[Start RECORDED INFORMATION]

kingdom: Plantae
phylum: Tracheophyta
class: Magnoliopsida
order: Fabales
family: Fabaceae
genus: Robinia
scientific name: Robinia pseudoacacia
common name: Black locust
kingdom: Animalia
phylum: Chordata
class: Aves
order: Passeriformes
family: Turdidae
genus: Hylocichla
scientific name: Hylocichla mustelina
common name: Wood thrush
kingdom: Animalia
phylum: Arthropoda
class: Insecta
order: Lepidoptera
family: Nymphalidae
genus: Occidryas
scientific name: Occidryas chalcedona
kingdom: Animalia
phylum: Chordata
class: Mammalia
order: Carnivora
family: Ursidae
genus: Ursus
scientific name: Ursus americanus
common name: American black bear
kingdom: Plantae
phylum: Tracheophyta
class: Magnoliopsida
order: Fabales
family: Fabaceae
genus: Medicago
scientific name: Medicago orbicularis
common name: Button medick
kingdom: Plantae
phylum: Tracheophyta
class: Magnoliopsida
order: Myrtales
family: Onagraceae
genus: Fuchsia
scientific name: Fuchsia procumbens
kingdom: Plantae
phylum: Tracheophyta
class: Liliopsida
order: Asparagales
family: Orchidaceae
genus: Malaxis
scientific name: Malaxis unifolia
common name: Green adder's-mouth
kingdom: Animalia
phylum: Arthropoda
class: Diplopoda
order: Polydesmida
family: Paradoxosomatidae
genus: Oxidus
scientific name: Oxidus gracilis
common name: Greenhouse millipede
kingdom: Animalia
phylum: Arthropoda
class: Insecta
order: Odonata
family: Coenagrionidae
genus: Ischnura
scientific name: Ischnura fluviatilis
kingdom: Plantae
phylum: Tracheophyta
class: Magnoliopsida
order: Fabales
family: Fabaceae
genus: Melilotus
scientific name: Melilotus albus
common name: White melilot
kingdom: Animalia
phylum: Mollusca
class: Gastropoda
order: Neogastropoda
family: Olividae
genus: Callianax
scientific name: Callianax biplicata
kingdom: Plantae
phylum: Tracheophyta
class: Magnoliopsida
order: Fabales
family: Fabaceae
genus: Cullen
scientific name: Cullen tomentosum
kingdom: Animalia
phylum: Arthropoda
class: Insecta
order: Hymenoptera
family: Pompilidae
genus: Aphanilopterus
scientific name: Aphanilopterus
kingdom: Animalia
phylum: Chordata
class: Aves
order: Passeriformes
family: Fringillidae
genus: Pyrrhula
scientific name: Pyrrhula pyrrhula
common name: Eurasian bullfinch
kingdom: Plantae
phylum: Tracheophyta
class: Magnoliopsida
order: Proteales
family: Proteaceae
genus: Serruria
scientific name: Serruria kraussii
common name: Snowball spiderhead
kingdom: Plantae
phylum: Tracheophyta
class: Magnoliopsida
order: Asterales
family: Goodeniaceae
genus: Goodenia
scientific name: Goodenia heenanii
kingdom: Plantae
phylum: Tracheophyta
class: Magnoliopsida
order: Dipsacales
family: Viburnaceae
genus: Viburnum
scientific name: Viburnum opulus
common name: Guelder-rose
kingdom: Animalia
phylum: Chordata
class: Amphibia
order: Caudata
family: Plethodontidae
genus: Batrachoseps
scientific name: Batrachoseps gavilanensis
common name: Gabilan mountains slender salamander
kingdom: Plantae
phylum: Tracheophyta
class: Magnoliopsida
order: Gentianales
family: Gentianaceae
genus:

[End RECORDED INFORMATION]

WHAT TO PRODUCE » Rewrite every line of the material above as a numbered list, leaving out any blank lines.

ANSWER TO THIS PROBLEM »
1. kingdom: Plantae
2. phylum: Tracheophyta
3. class: Magnoliopsida
4. order: Fabales
5. family: Fabaceae
6. genus: Robinia
7. scientific name: Robinia pseudoacacia
8. common name: Black locust
9. kingdom: Animalia
10. phylum: Chordata
11. class: Aves
12. order: Passeriformes
13. family: Turdidae
14. genus: Hylocichla
15. scientific name: Hylocichla mustelina
16. common name: Wood thrush
17. kingdom: Animalia
18. phylum: Arthropoda
19. class: Insecta
20. order: Lepidoptera
21. family: Nymphalidae
22. genus: Occidryas
23. scientific name: Occidryas chalcedona
24. kingdom: Animalia
25. phylum: Chordata
26. class: Mammalia
27. order: Carnivora
28. family: Ursidae
29. genus: Ursus
30. scientific name: Ursus americanus
31. common name: American black bear
32. kingdom: Plantae
33. phylum: Tracheophyta
34. class: Magnoliopsida
35. order: Fabales
36. family: Fabaceae
37. genus: Medicago
38. scientific name: Medicago orbicularis
39. common name: Button medick
40. kingdom: Plantae
41. phylum: Tracheophyta
42. class: Magnoliopsida
43. order: Myrtales
44. family: Onagraceae
45. genus: Fuchsia
46. scientific name: Fuchsia procumbens
47. kingdom: Plantae
48. phylum: Tracheophyta
49. class: Liliopsida
50. order: Asparagales
51. family: Orchidaceae
52. genus: Malaxis
53. scientific name: Malaxis unifolia
54. common name: Green adder's-mouth
55. kingdom: Animalia
56. phylum: Arthropoda
57. class: Diplopoda
58. order: Polydesmida
59. family: Paradoxosomatidae
60. genus: Oxidus
61. scientific name: Oxidus gracilis
62. common name: Greenhouse millipede
63. kingdom: Animalia
64. phylum: Arthropoda
65. class: Insecta
66. order: Odonata
67. family: Coenagrionidae
68. genus: Ischnura
69. scientific name: Ischnura fluviatilis
70. kingdom: Plantae
71. phylum: Tracheophyta
72. class: Magnoliopsida
73. order: Fabales
74. family: Fabaceae
75. genus: Melilotus
76. scientific name: Melilotus albus
77. common name: White melilot
78. kingdom: Animalia
79. phylum: Mollusca
80. class: Gastropoda
81. order: Neogastropoda
82. family: Olividae
83. genus: Callianax
84. scientific name: Callianax biplicata
85. kingdom: Plantae
86. phylum: Tracheophyta
87. class: Magnoliopsida
88. order: Fabales
89. family: Fabaceae
90. genus: Cullen
91. scientific name: Cullen tomentosum
92. kingdom: Animalia
93. phylum: Arthropoda
94. class: Insecta
95. order: Hymenoptera
96. family: Pompilidae
97. genus: Aphanilopterus
98. scientific name: Aphanilopterus
99. kingdom: Animalia
100. phylum: Chordata
101. class: Aves
102. order: Passeriformes
103. family: Fringillidae
104. genus: Pyrrhula
105. scientific name: Pyrrhula pyrrhula
106. common name: Eurasian bullfinch
107. kingdom: Plantae
108. phylum: Tracheophyta
109. class: Magnoliopsida
110. order: Proteales
111. family: Proteaceae
112. genus: Serruria
113. scientific name: Serruria kraussii
114. common name: Snowball spiderhead
115. kingdom: Plantae
116. phylum: Tracheophyta
117. class: Magnoliopsida
118. order: Asterales
119. family: Goodeniaceae
120. genus: Goodenia
121. scientific name: Goodenia heenanii
122. kingdom: Plantae
123. phylum: Tracheophyta
124. class: Magnoliopsida
125. order: Dipsacales
126. family: Viburnaceae
127. genus: Viburnum
128. scientific name: Viburnum opulus
129. common name: Guelder-rose
130. kingdom: Animalia
131. phylum: Chordata
132. class: Amphibia
133. order: Caudata
134. family: Plethodontidae
135. genus: Batrachoseps
136. scientific name: Batrachoseps gavilanensis
137. common name: Gabilan mountains slender salamander
138. kingdom: Plantae
139. phylum: Tracheophyta
140. class: Magnoliopsida
141. order: Gentianales
142. family: Gentianaceae
143. genus:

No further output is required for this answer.